THE BROOKLYN & LONG ISLAND CHAPTER
About BLI ACS
The American College of Surgeons was founded in 1913 as a professional association devoted to the advancement of the science of surgery and the ethical and competent practice of its art. Over the next several decades, the College gradually prospered and grew; and membership in the organization became regarded as evidence that one's surgical competence and ethical standards, as judged by his peers, were of the highest caliber.
Began in Brooklyn 90 years ago
Some of the success and achievements of the ACS can be credited to the Brooklyn-Long Island Chapter which had its beginnings in Brooklyn ninety years ago in April, 1930, when Dr. John E. Jennings and Dr. Charles A. Gordon began negotiations with the College's Board of Regents to establish such a chapter. This proposal was a bold, entirely new concept for the College, and it was debated in numerous conferences at the central headquarters before it was finally approved by the Executive Committee of the Board of Regents on December 9, 1930.
The Great Seal of the American College of Surgeons has been the official Insignia of the College since 1915. It is used on all official material and publications.
In 1915, the first Director of the College, Dr. John G. Bowman, urged the Regents and the Secretary, Dr. Franklin H. Martin to authorize a competition among Chicago artists for the design of a seal, to replace a simple rod and serpent used in the first yearbooks. The prized result has been in use ever since, without change.
Image courtesy of the Archives of the American College of Surgeons.

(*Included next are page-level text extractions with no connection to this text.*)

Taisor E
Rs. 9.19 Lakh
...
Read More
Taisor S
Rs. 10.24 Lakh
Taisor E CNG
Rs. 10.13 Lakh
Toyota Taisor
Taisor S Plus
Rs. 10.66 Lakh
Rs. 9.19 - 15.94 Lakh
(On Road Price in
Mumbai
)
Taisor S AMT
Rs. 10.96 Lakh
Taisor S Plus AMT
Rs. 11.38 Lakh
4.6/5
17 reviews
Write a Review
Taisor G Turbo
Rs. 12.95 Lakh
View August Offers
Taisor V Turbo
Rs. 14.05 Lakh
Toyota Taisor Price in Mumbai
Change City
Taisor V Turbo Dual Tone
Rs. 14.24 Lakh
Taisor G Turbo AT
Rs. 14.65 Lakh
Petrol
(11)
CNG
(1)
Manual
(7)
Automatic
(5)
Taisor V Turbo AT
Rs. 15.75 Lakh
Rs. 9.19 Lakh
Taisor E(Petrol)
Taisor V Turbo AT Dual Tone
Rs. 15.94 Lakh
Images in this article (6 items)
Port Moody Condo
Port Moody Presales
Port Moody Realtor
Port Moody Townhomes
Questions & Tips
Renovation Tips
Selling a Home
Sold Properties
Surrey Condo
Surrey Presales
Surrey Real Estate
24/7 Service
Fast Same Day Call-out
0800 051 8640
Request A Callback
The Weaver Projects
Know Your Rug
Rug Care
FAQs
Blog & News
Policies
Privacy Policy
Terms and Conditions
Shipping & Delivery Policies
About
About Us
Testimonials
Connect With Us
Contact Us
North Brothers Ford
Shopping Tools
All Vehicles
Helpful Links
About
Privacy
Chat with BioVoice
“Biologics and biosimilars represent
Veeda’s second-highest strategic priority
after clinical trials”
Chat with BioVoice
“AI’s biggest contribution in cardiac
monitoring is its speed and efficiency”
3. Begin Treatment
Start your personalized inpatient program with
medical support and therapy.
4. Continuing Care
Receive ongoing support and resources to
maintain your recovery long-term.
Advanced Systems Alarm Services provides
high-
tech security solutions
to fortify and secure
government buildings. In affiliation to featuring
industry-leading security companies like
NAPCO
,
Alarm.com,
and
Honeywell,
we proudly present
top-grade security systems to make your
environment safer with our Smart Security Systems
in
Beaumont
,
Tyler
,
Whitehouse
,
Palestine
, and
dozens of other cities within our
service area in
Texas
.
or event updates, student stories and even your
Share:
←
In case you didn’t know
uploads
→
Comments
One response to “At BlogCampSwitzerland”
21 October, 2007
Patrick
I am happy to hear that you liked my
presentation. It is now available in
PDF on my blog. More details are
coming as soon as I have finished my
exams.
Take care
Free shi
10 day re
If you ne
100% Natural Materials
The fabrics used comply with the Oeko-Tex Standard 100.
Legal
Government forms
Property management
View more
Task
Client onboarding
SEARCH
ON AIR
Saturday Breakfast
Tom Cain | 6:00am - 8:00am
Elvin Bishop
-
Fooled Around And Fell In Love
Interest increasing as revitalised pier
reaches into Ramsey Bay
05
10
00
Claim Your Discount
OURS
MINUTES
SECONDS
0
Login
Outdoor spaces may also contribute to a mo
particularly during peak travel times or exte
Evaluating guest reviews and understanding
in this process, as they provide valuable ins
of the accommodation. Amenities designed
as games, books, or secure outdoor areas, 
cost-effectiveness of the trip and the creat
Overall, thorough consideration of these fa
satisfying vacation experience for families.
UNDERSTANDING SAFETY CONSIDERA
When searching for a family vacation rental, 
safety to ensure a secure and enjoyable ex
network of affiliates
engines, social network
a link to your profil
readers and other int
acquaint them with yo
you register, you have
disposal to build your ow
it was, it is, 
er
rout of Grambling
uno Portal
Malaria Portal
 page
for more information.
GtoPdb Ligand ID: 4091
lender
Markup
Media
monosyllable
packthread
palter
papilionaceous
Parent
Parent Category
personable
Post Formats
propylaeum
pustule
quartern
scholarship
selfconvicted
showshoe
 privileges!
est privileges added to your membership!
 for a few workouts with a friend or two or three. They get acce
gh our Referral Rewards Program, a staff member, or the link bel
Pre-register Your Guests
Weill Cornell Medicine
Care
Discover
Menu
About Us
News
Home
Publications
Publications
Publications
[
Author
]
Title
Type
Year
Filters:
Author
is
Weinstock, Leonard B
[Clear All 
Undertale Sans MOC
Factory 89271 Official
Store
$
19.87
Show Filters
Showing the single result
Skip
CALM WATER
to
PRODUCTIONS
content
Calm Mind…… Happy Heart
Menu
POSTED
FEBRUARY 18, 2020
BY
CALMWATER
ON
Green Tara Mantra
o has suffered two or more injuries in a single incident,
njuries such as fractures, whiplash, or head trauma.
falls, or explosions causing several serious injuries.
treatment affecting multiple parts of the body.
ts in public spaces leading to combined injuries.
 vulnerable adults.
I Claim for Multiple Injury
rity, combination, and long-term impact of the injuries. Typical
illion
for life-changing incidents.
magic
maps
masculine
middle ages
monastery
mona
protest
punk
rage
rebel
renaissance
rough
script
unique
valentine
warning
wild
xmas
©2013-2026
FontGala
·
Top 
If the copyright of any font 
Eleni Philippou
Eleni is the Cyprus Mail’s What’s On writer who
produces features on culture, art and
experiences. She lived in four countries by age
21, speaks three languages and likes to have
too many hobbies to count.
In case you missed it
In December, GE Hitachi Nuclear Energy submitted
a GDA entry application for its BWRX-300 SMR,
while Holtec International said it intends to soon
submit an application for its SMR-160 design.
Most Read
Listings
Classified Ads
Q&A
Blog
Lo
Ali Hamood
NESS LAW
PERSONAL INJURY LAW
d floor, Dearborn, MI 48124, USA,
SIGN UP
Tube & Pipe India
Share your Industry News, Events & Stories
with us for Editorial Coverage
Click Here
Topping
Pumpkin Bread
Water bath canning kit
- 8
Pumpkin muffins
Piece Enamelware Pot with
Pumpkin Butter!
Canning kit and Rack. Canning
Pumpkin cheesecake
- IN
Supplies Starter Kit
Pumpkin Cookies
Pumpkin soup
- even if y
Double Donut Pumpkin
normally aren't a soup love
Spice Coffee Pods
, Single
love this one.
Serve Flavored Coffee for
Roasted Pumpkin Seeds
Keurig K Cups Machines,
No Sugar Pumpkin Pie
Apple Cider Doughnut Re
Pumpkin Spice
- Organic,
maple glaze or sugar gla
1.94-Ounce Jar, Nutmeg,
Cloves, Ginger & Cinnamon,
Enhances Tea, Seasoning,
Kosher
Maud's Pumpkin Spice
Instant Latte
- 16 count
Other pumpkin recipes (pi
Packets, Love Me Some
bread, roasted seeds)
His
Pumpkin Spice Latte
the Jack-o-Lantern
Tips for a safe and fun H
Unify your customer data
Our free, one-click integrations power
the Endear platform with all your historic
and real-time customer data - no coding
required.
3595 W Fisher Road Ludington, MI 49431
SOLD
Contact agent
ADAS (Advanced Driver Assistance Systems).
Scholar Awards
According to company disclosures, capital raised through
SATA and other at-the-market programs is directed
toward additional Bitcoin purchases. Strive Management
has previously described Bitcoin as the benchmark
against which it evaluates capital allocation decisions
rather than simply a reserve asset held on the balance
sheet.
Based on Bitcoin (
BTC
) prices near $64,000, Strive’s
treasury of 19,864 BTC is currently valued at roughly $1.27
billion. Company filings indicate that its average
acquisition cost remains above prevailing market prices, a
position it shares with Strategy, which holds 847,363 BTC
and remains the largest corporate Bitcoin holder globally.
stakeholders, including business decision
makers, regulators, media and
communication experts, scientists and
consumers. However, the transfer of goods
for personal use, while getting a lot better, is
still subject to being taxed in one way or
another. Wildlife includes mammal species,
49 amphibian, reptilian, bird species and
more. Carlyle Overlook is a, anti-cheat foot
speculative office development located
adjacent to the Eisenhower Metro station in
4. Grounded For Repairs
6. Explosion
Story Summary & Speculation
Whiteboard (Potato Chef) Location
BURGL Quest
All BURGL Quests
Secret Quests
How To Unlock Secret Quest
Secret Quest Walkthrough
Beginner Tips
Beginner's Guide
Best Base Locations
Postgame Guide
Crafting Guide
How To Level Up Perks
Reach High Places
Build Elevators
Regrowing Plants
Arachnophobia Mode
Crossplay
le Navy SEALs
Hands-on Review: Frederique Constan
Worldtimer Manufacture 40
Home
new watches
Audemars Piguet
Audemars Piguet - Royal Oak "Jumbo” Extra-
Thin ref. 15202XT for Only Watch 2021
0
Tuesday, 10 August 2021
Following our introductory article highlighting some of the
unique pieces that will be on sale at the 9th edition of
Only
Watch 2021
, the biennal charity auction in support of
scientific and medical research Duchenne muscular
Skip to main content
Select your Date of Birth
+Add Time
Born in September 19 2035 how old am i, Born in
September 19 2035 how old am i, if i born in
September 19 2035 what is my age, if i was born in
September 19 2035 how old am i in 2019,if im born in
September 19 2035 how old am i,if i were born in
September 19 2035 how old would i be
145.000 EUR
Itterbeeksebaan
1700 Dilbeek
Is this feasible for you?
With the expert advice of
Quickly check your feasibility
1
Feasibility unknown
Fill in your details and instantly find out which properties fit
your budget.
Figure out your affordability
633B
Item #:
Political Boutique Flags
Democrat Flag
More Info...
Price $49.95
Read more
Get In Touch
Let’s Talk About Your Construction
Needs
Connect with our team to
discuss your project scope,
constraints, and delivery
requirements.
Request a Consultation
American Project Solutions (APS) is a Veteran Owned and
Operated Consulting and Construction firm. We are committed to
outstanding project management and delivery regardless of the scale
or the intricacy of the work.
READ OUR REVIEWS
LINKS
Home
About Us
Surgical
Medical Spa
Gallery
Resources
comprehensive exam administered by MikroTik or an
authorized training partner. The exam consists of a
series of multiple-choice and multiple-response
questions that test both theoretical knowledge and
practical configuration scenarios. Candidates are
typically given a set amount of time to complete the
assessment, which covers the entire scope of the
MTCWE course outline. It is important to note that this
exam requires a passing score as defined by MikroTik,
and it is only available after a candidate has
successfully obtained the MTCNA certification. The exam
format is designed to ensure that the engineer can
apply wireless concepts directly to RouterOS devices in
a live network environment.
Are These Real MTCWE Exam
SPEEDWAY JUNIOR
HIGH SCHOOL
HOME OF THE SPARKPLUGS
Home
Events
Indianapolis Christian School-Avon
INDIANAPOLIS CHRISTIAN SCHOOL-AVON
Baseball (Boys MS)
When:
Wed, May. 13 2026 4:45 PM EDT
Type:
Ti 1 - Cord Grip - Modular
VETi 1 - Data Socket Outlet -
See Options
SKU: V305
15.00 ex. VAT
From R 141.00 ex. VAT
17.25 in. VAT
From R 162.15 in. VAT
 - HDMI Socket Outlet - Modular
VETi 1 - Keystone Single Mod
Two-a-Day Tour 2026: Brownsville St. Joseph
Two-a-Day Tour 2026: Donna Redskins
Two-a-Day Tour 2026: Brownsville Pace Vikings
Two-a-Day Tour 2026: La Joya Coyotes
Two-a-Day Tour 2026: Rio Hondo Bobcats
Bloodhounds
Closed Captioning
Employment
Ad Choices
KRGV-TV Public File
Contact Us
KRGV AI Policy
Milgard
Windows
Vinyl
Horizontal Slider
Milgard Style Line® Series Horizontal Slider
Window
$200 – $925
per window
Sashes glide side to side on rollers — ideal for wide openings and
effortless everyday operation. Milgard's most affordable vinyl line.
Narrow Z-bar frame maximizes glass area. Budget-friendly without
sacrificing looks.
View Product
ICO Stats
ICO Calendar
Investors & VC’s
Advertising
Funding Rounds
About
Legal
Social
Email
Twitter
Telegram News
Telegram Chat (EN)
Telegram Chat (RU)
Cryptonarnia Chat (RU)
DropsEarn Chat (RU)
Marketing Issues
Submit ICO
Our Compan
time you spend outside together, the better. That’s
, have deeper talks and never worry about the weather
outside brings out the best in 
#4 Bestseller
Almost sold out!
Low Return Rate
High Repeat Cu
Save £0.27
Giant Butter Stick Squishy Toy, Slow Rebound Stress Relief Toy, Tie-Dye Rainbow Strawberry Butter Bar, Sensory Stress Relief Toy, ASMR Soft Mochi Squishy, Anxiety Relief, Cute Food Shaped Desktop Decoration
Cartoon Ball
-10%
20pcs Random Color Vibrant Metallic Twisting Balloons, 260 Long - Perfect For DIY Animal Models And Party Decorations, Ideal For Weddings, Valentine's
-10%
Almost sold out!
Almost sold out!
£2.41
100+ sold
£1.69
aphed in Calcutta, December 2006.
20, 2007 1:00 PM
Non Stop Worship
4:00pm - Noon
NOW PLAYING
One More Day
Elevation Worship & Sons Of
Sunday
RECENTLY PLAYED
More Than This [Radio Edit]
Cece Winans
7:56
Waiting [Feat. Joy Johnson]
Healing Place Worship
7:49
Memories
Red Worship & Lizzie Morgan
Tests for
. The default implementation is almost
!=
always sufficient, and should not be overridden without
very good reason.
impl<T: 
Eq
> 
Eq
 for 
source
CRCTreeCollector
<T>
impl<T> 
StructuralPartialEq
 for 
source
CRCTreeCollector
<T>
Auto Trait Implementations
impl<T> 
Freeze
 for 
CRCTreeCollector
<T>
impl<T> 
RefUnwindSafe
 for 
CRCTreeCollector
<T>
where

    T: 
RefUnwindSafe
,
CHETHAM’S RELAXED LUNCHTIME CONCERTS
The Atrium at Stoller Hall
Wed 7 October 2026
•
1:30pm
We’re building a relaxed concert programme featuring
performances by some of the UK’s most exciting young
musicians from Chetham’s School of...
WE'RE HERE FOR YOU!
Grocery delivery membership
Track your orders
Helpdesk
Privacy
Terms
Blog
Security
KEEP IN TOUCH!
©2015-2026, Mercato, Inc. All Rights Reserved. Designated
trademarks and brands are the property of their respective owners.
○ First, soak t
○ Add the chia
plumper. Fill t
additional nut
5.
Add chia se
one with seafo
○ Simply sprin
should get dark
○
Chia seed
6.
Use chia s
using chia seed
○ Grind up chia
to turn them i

The official description of the Seal reads as follows: The tree is said to represent the tree of knowledge, appearing to shelter Aesculapius and the Indian Medicine Man. Aesculapius was a Greek god synonymous with healing. Aesculapius is draped in conventional Greek fashion, wears sandals and holds aloft, the rod and serpent, a common emblem of mystery and healing. The Indian Medicine Man, an important figure in most primitive societies, is garbed in a buffalo robe, and moccasins, with a white feather in his hair, a gourd rattle in one hand, and a skin medicine pouch, decorated with feathers and paint, at his side. These are typical of the native resources in America.
The words “American College of Surgeons” appear in a circle around the upper portion of the emblem. Below it appear the words “Founded in 1913” and “Omnibus per artem fidemque prodesse”: “To serve all with skill and fidelity.”
At the Chapter's founding meeting, officers were elected as well as a council, a Committee on Applicants, a Committee on Practice, and a Scientific Committee were appointed. The founders and officers recognized early that the Chapter could be of tremendous value to the local Fellows. Aside from sectional meetings and annual congresses, most Fellows seemed to feel that little was being done for them by the College itself. To offset this and to correct it, the Chapter's Scientific Committee began arranging almost immediately for field trips to various outstanding medical centers. This, then, was the beginning of continuing medical education and the enhancement of surgical knowledge and techniques.
The American College of Surgeons had begun its Hospital Standardization Program in 1917, and for many years it sent surveyors across the nations to examine hospitals for quality of care. The program was an excellent, wholly unselfish project which had been developed in the public interest and was financed by the College through its practicing surgeons and offered without cost to the populace. Faced by rising costs and the interests of other groups who sought a role in the standardization of hospitals, the College relinquished this important task to the Joint Commission on Accreditation of Hospitals in 1955.
In 1955, on petition to the Board of Regents, the Brooklyn-Long Island Chapter was granted Charter No. 1 by the College on August 6, 1951.
In 1972, the Chapter organized it Young Surgeons program, consisting of all Fellows less than 45 years of age.